The most common and deadliest malignancy among women is breast cancer (BC), with 2.3 million women diagnosed and 670,000 deaths from the disease globally in 2022. Human epidermal growth factor receptor 2 (HER2) is overexpressed in 20% of BC cases. A third of all these patients will eventually develop brain metastases. With brain metastasis (BM), the prognosis of BC drops significantly, with a median survival of two years, underscoring the need for agents that can penetrate the blood-brain barrier to treat recurrent BCBM.
Trastuzumab, a monoclonal antibody targeting HER2 receptors, has previously been shown to improve overall survival (OS) as a maintenance therapy for patients with BCBM by 13.7 months compared to patients who didn’t receive the treatment in the phase III registHER trial. The inception of antibody drug conjugates (ADCs) has spurred on a host of trastuzumab-linked products which provide improved efficacy and clinical outcomes.
At the European Society of Medical Oncology (ESMO) Congress 2024, recent results from the single-arm open-label DESTINYBreast-012 trial evaluating Daiichi Sankyo’s Enhertu (trastuzumab deruxtecan) in patients with metastatic BC were presented. The data demonstrated that the BCBM cohort (n=263) had a 12-month median progression-free survival (PFS) of 61.6%, with an overall response rate (ORR) of 79% for central nervous system metastases. Furthermore, 12-month OS was maintained with Enhertu in 90.3% of patients with active BCBM. Competing against Roche’s Kadcyla (trastuzumab emtansine), Enhertu has demonstrated clinical performance in the DESTINYBreast-03 trial which evaluated patients eligible for second-line treatment of metastatic BC. The trial showed that Enhertu had over double the ORR of Kadcyla and a superior 12-month survival rate without disease progression (75.8% vs 34.1%).

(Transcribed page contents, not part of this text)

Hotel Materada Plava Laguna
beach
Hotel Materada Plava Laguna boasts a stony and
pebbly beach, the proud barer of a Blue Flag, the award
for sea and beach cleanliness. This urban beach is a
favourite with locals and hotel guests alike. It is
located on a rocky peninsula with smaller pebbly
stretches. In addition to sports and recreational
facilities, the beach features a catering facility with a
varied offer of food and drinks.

Pipeline ADCs such as BioNTech’s BNT323 could threaten Enhertu’s long-term market position if they demonstrate safety improvement without reduced efficacy. Outside the ADC class, Pfizer’s Tukysa (tucatinib) has been a highly successful HER2-targeting TKI. Tukysa, when combined with trastuzumab and capecitabine doubled median CNS-PFS compared to receiving trastuzumab and capecitabine alone.

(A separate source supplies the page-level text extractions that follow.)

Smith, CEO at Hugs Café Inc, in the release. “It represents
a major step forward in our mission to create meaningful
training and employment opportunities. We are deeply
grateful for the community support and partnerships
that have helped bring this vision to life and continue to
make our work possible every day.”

GlobalData’s analyst consensus forecast predicts Enhertu will retain its dominant market position in the ADC treatment landscape and reach global sales of $11.2bn by 2030. Kadcyla is projected to achieve $838m by 2030 globally, owing to its less competitive clinical data and introduction of biosimilars eroding its market share. Tukysa emerges as the competitor with the most promise, with an analyst consensus forecast of $1.2bn globally by 2030.